Supernovae are the dominant source of chemical enrichment of galaxies, and they are an important source of energy to heat the interstellar medium and accelerate cosmic rays. Our knowledge of supernovae in the Milky Way is based mostly on the study of Galactic supernova remnants (SNRs), providing an (incomplete) record to supernova activity over the last ~100,000 yr. Here we report on an investigation of the spatial distribution of Galactic SNRs. Given the limited number of SNRs it is common to assume a functional form for the Galactocentric distribution of SNRs. However, several functional forms have been used in the past, without much justification for the radial distribution.

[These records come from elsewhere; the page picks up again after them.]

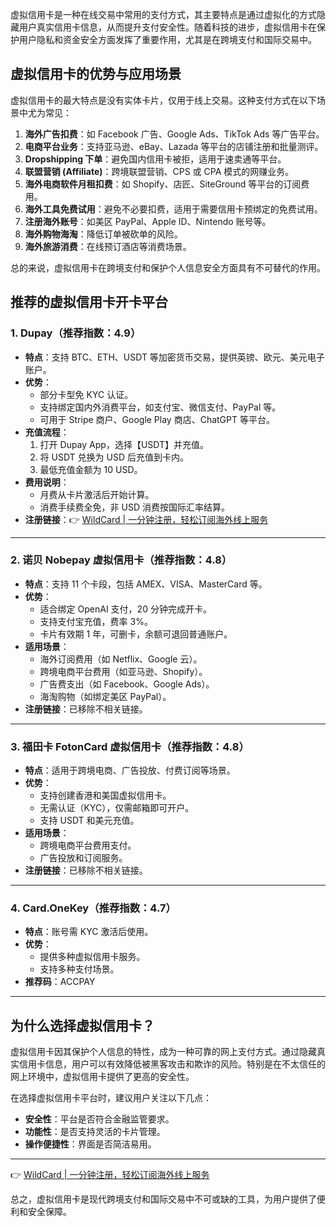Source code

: 虚拟信用卡是一种在线交易中常用的支付方式，其主要特点是通过虚拟化的方式隐藏用户真实信用卡信息，从而提升支付安全性。随着科技的进步，虚拟信用卡在保护用户隐私和资金安全方面发挥了重要作用，尤其是在跨境支付和国际交易中。

## 虚拟信用卡的优势与应用场景

虚拟信用卡的最大特点是没有实体卡片，仅用于线上交易。这种支付方式在以下场景中尤为常见：

1. **海外广告扣费**：如 Facebook 广告、Google Ads、TikTok Ads 等广告平台。
2. **电商平台业务**：支持亚马逊、eBay、Lazada 等平台的店铺注册和批量测评。
3. **Dropshipping 下单**：避免国内信用卡被拒，适用于速卖通等平台。
4. **联盟营销 (Affiliate)**：跨境联盟营销、CPS 或 CPA 模式的网赚业务。
5. **海外电商软件月租扣费**：如 Shopify、店匠、SiteGround 等平台的订阅费用。
6. **海外工具免费试用**：避免不必要扣费，适用于需要信用卡预绑定的免费试用。
7. **注册海外账号**：如美区 PayPal、Apple ID、Nintendo 账号等。
8. **海外购物海淘**：降低订单被砍单的风险。
9. **海外旅游消费**：在线预订酒店等消费场景。

总的来说，虚拟信用卡在跨境支付和保护个人信息安全方面具有不可替代的作用。

## 推荐的虚拟信用卡开卡平台

### 1. Dupay（推荐指数：4.9）

- **特点**：支持 BTC、ETH、USDT 等加密货币交易，提供英镑、欧元、美元电子账户。
- **优势**：
  - 部分卡型免 KYC 认证。
  - 支持绑定国内外消费平台，如支付宝、微信支付、PayPal 等。
  - 可用于 Stripe 商户、Google Play 商店、ChatGPT 等平台。
- **充值流程**：
  1. 打开 Dupay App，选择【USDT】并充值。
  2. 将 USDT 兑换为 USD 后充值到卡内。
  3. 最低充值金额为 10 USD。
- **费用说明**：
  - 月费从卡片激活后开始计算。
  - 消费手续费全免，非 USD 消费按国际汇率结算。
- **注册链接**：👉 [WildCard | 一分钟注册，轻松订阅海外线上服务](https://bit.ly/bewildcard)

---

### 2. 诺贝 Nobepay 虚拟信用卡（推荐指数：4.8）

- **特点**：支持 11 个卡段，包括 AMEX、VISA、MasterCard 等。
- **优势**：
  - 适合绑定 OpenAI 支付，20 分钟完成开卡。
  - 支持支付宝充值，费率 3%。
  - 卡片有效期 1 年，可删卡，余额可退回普通账户。
- **适用场景**：
  - 海外订阅费用（如 Netflix、Google 云）。
  - 跨境电商平台费用（如亚马逊、Shopify）。
  - 广告费支出（如 Facebook、Google Ads）。
  - 海淘购物（如绑定美区 PayPal）。
- **注册链接**：已移除不相关链接。

---

### 3. 福田卡 FotonCard 虚拟信用卡（推荐指数：4.8）

- **特点**：适用于跨境电商、广告投放、付费订阅等场景。
- **优势**：
  - 支持创建香港和美国虚拟信用卡。
  - 无需认证（KYC），仅需邮箱即可开户。
  - 支持 USDT 和美元充值。
- **适用场景**：
  - 跨境电商平台费用支付。
  - 广告投放和订阅服务。
- **注册链接**：已移除不相关链接。

---

### 4. Card.OneKey（推荐指数：4.7）

- **特点**：账号需 KYC 激活后使用。
- **优势**：
  - 提供多种虚拟信用卡服务。
  - 支持多种支付场景。
- **推荐码**：ACCPAY

---

## 为什么选择虚拟信用卡？

虚拟信用卡因其保护个人信息的特性，成为一种可靠的网上支付方式。通过隐藏真实信用卡信息，用户可以有效降低被黑客攻击和欺诈的风险。特别是在不太信任的网上环境中，虚拟信用卡提供了更高的安全性。

在选择虚拟信用卡平台时，建议用户关注以下几点：
- **安全性**：平台是否符合金融监管要求。
- **功能性**：是否支持灵活的卡片管理。
- **操作便捷性**：界面是否简洁易用。

---

👉 [WildCard | 一分钟注册，轻松订阅海外线上服务](https://bit.ly/bewildcard)

总之，虚拟信用卡是现代跨境支付和国际交易中不可或缺的工具，为用户提供了便利和安全保障。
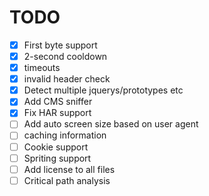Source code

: # TODO

- [x] First byte support
- [x] 2-second cooldown
- [x] timeouts
- [x] invalid header check
- [x] Detect multiple jquerys/prototypes etc
- [x] Add CMS sniffer
- [x] Fix HAR support
- [ ] Add auto screen size based on user agent
- [ ] caching information
- [ ] Cookie support
- [ ] Spriting support
- [ ] Add license to all files
- [ ] Critical path analysis
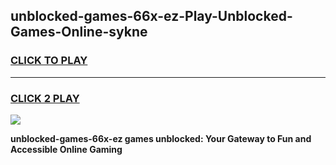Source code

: 
## unblocked-games-66x-ez-Play-Unblocked-Games-Online-sykne
<h3>
<a href="https://premium76.site?title=unblocked-games-66x-ez&ref=25A">CLICK TO PLAY</a></h3>
<hr>

<h3>
<a href="https://premium76.site?title=unblocked-games-66x-ez&ref=25A">CLICK 2 PLAY</a>
  
</h3>

<a href="https://premium76.site?title=unblocked-games-66x-ez&ref=25A"><img src="https://clearcache.store/games.png"></a>


**unblocked-games-66x-ez games unblocked: Your Gateway to Fun and Accessible Online Gaming**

For example, one often used functional form implies that no supernova activity is present in the Galactic Centre region. However, the presence of a magnetar and a SNR near the Galactic Centre suggest that a spatial distribution with zero SNRs at the Galactic Centre is not realistic. In light of these concerns we reevaluate the Galactic SNR distribution. We provide a brief outline of the main detection biases in finding SNRs and we investigate whether or not the use of the most common functional form is justified and how it compares to other models for the SNR distribution. We do this by analysing the longitudinal distribution of SNRs. We find that a simple exponential distribution is the most consistent and simplest model for describing the radial SNR distribution in the Galaxy and draw comparisons with the massive star formation and metallicity distributions.